Говорят, что эмоциональная боль длится пятнадцать минут. Все остальное время – самовнушение. И погребать себя в нем, занимаясь самобичеванием, сожалением, – все равно что красть у себя же собственное время, которое можно провести счастливо.
– Ника? – хрипло спросил Макс, когда пауза затянулась.
– Нет… Не сожалею, – честно ответила я. В первую очередь для себя. Ведь я хотела фейерверка ощущений, ярких воспоминаний. И я это получила. Правда, не могла представить, что все так стремительно закончится, и моя гордость будет настолько задета. Выдохнула и добавила: – Но и продолжения – не хочу.
– Это твой окончательный ответ? – Макс определенно был из тех, кто не привык отступать. Подозреваю, если попробовать его утопить, то он вместо того, чтобы благопристойно идти на дно с камушком на шее, сдаст на разряд по плаванию. – Или просто настроение, как в Питере?
– В смысле? – озадаченно спросила я, не поняв, при чем тут город на Неве.
– В прямом. Типичное такое женское настроение, когда одновременно хочется и кофе, и томик Бродского, и пальнуть из Авроры, и возглавить матросов…
– Да ты, я смотрю, историк и тонкий психолог…
– Я еще и музыкант, который просто хочет еще раз увидеться с тобой. Ник, мне тебя мало.
– Скажи проще: еще раз хочешь затащить меня в постель. – вырвалось непроизвольно.
– На это я могу лишь надеяться.
Мне показалось, что в этот момент один блондинистый гад, что был за тысячи километров от меня, искушающее улыбнулся.
– Сволочь! – припечатала я. Был бы он рядом – треснула бы по макушке чем потяжелее, но пока из тяжелого у меня были лишь деепричастные обороты в духе дедушки Толстого, а ругаться ими слегка неудобно. Посему обошлась без оных.
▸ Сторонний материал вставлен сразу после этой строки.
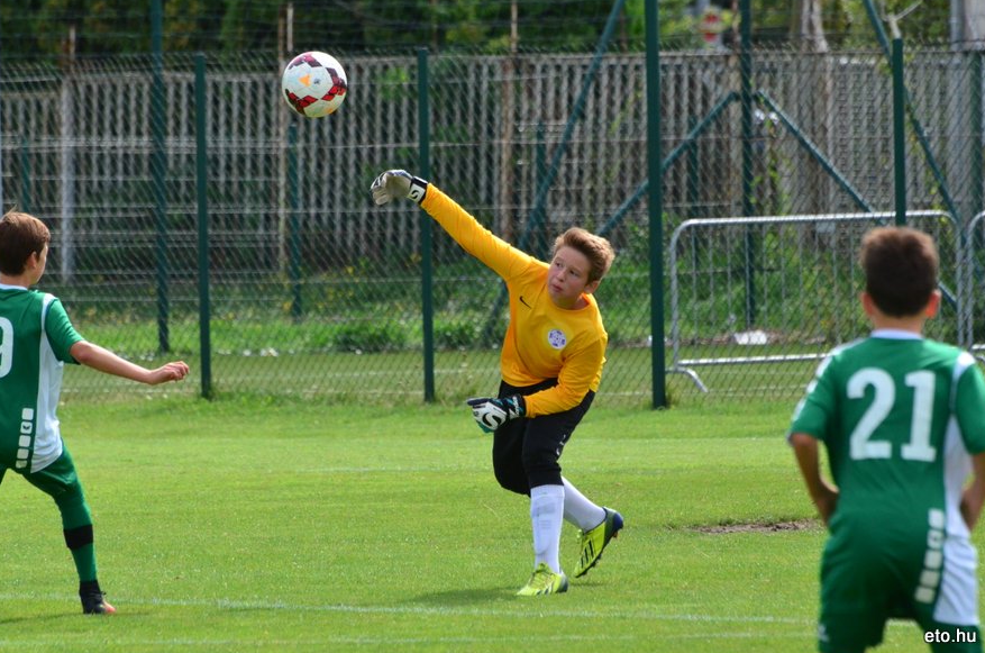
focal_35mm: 462
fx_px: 12616
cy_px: 332
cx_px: 496
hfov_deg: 4.5
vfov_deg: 3.0
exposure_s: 1/4000
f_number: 8
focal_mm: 300
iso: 2500
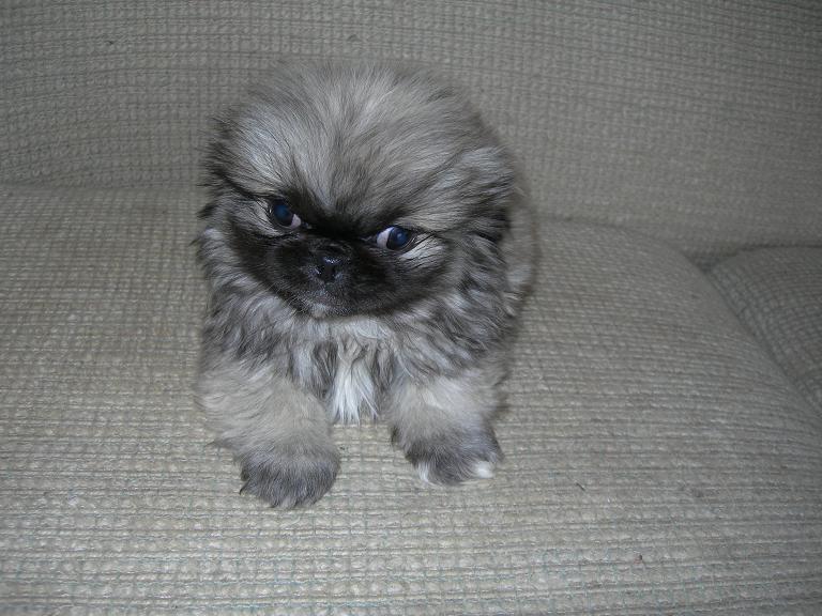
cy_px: 308
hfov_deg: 49.0
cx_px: 411
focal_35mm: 38
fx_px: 902
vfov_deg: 37.7
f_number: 2.8
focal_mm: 7.8
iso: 50
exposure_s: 1/60.1
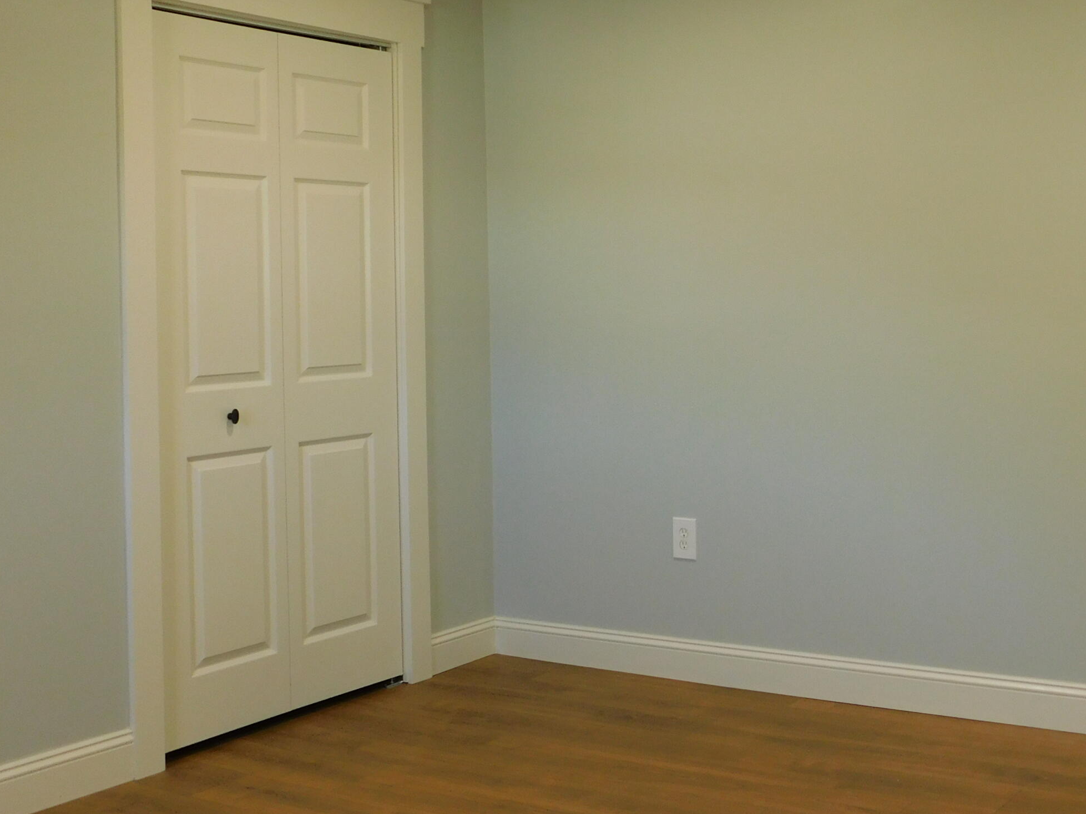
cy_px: 330
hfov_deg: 40.2
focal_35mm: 46
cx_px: 802
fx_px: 1443
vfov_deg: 31.4
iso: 180
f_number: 3.2
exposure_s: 1/30
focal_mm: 5.3
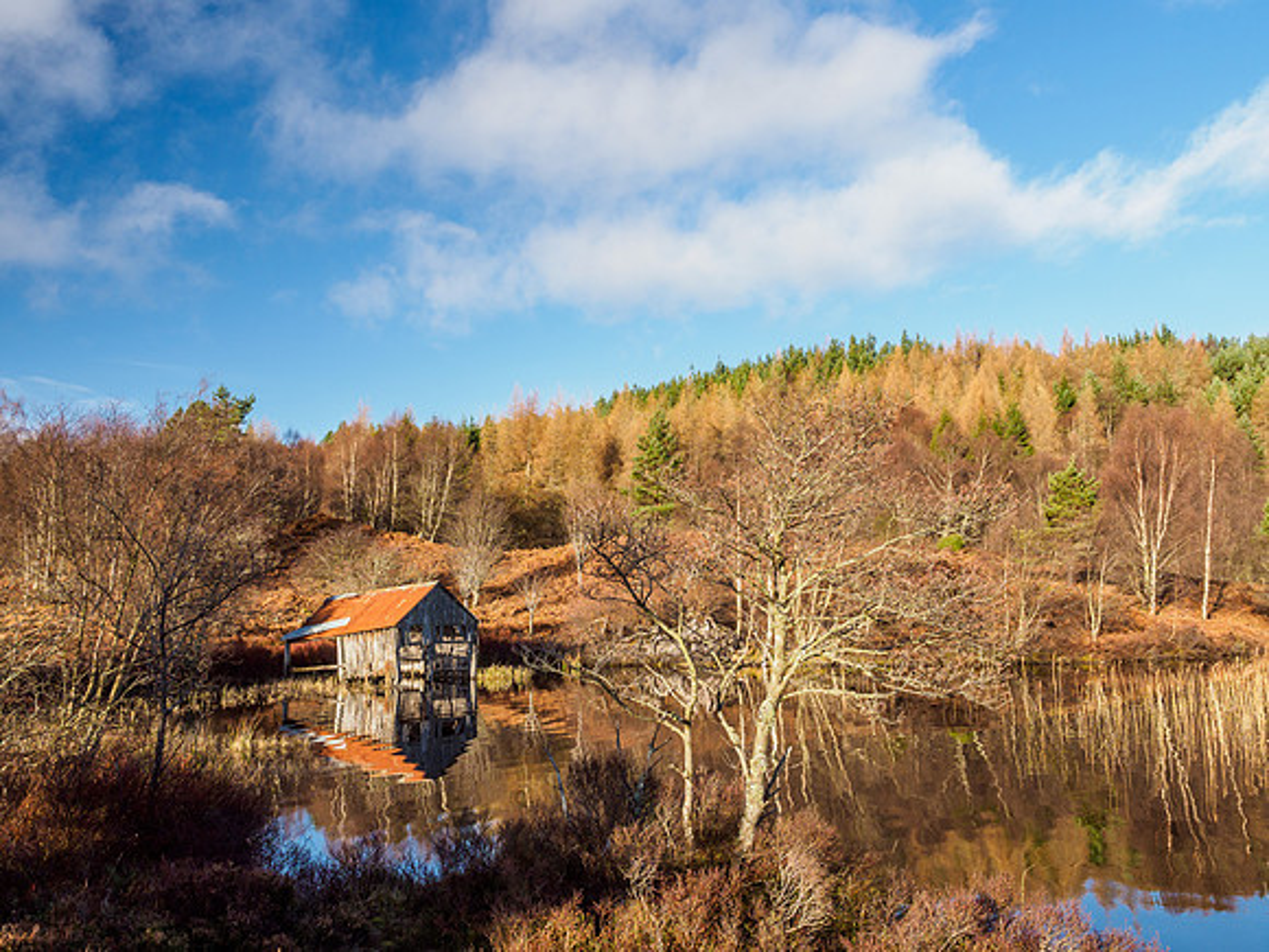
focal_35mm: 26
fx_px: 970
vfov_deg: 52.3
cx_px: 644
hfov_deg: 66.4
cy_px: 455
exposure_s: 1/100
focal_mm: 12
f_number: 7.1
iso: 200
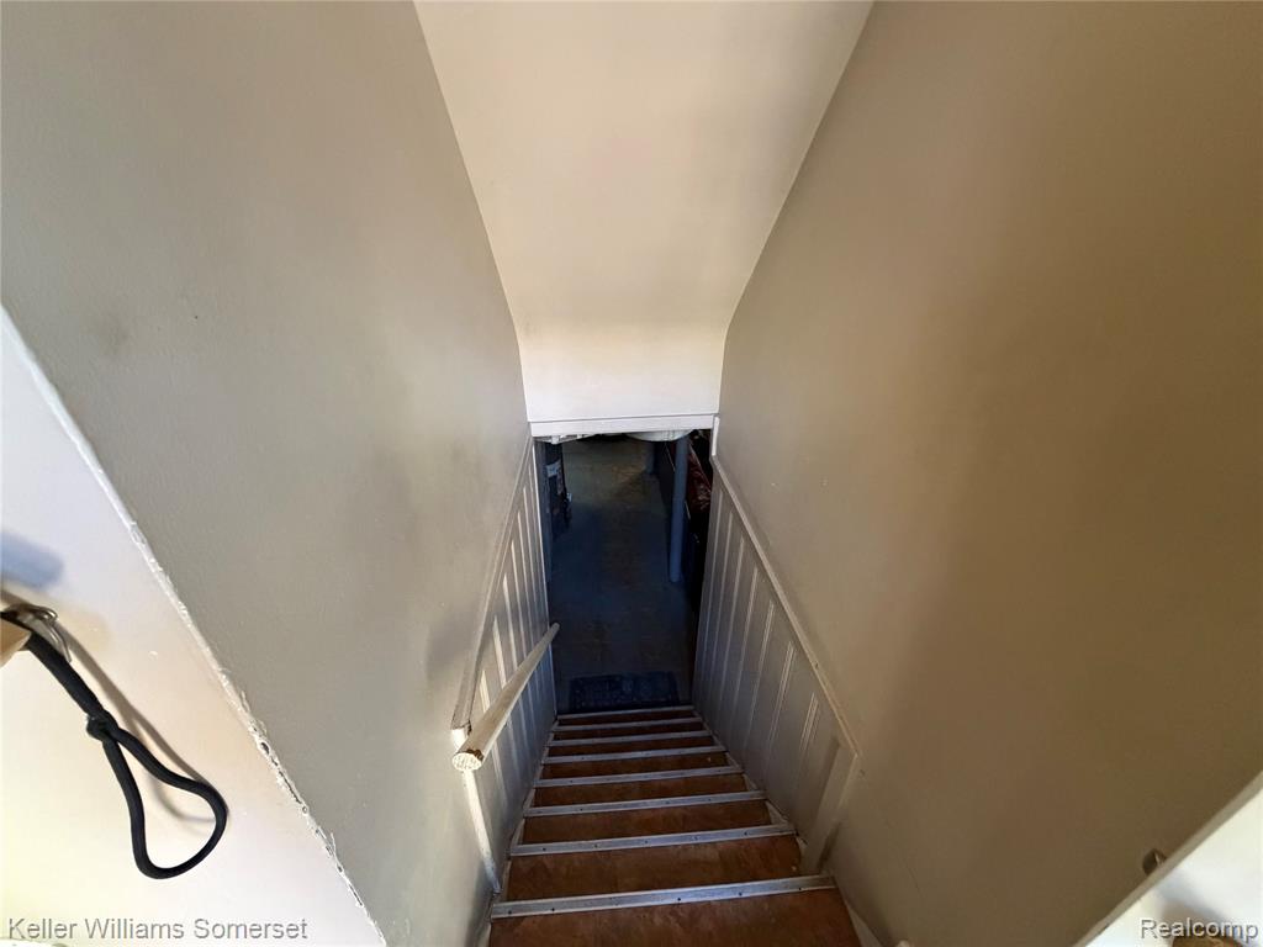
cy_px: 474
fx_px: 511
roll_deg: +0.0
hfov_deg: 102.1
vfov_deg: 85.7
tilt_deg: -29.2
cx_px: 632
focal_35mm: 14
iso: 1000
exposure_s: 1/60
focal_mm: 2.22
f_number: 2.2
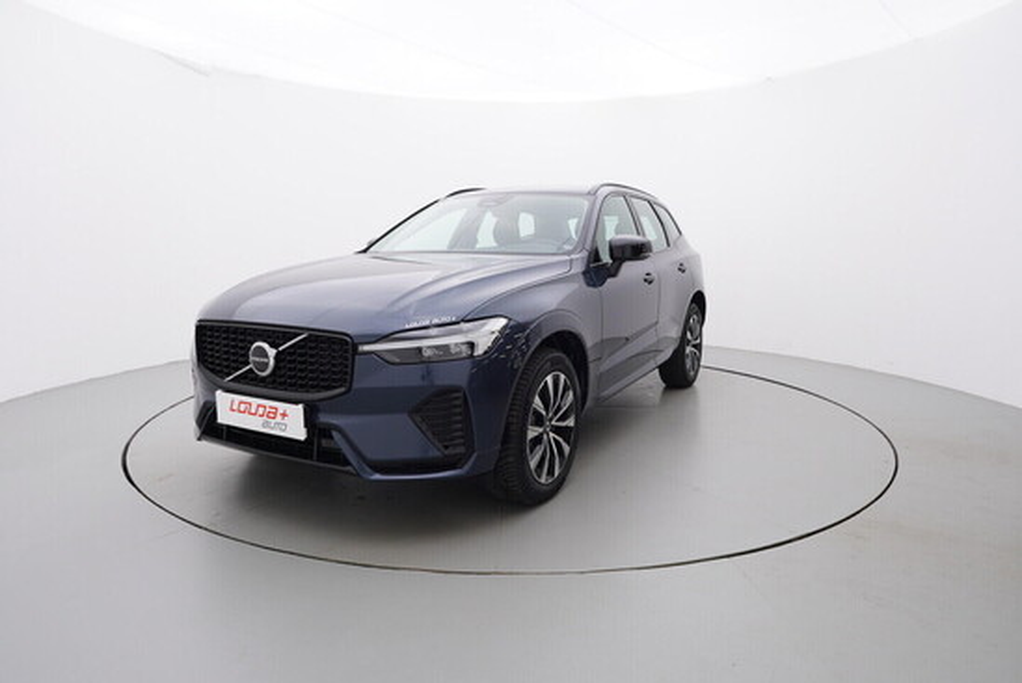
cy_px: 342
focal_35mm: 22
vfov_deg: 56.2
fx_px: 639
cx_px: 511
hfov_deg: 77.3
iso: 200
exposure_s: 1/80
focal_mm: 15
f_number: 5
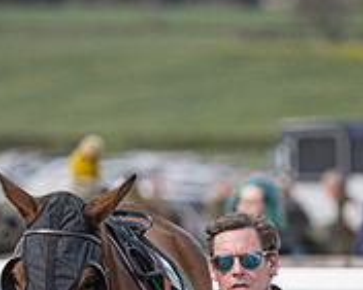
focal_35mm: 652
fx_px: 7009
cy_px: 370
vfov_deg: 2.4
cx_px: 247
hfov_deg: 3.0
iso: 100
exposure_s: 1/1000
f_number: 2.8
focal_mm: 160
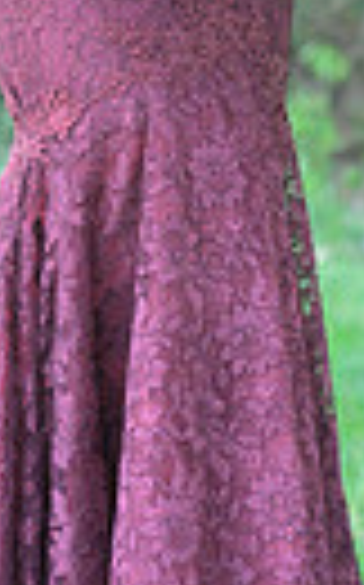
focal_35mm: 301
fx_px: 4788
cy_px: -58
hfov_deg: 4.4
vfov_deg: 6.9
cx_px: 234
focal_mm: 85
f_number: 2.8
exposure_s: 1/250
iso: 400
– Зато честная, – тут же парировал Макс.
– Знаешь, это весьма спорно. С учетом длины лапши на моих ушах.
– Какой еще лапши? Я тебе не лгал! – тут же вышел из себя Макс.
– Я бедный диджей, мы играем в гараже… – передразнила я блеющим голосом.
– Просто хотел, чтобы ты на меня смотрела как на человека, а не как на звезду, – прорычал Макс.
– Боялся, что ослепну от твоего сияния? – съязвила я.
– Многие слепнут, – голос в трубке враз заледенел. И в нем было столько личного… – Очень многие.
– Слушай, сиятельный, – взвилась я, – если в твоем мире луч славы бьет в голову, то это не значит, что и в моем – тоже.
– Теперь я это знаю, – неожиданно произнес Макс и добавил: – Если бы было иначе, то ты не скинула бы мой первый звонок, а я бы сразу закончил наш разговор…
Как же мне в этот момент захотелось, чтобы для одного наглого блондинистого музыканта сыграли Шопена! Я бы даже могла этому событию поспособствовать: топорик там над шеей подержать, веревочку намылить…
Этот звонок был проверкой. Очередной. Хотел ли он встречи? Не знаю. Но вот чего он точно хотел – так это убедиться, что девушки клюют не только на ореол его славы, но и на него самого. Наверняка и ночь со мной была проверкой. Дескать, и без козыряния своей «звездностью» на многое способен.
– Ненавижу! – я бросила трубку.
Он не перезвонил. А моего спокойствия, как и сна – будто и не бывало. Нет, определённо, если я останусь в постели, то проверчусь в ней до самого утра, так и не сомкнув глаз. Идти и заедать стресс – так у меня пресс и так пока работает под прикрытием жирового фронта.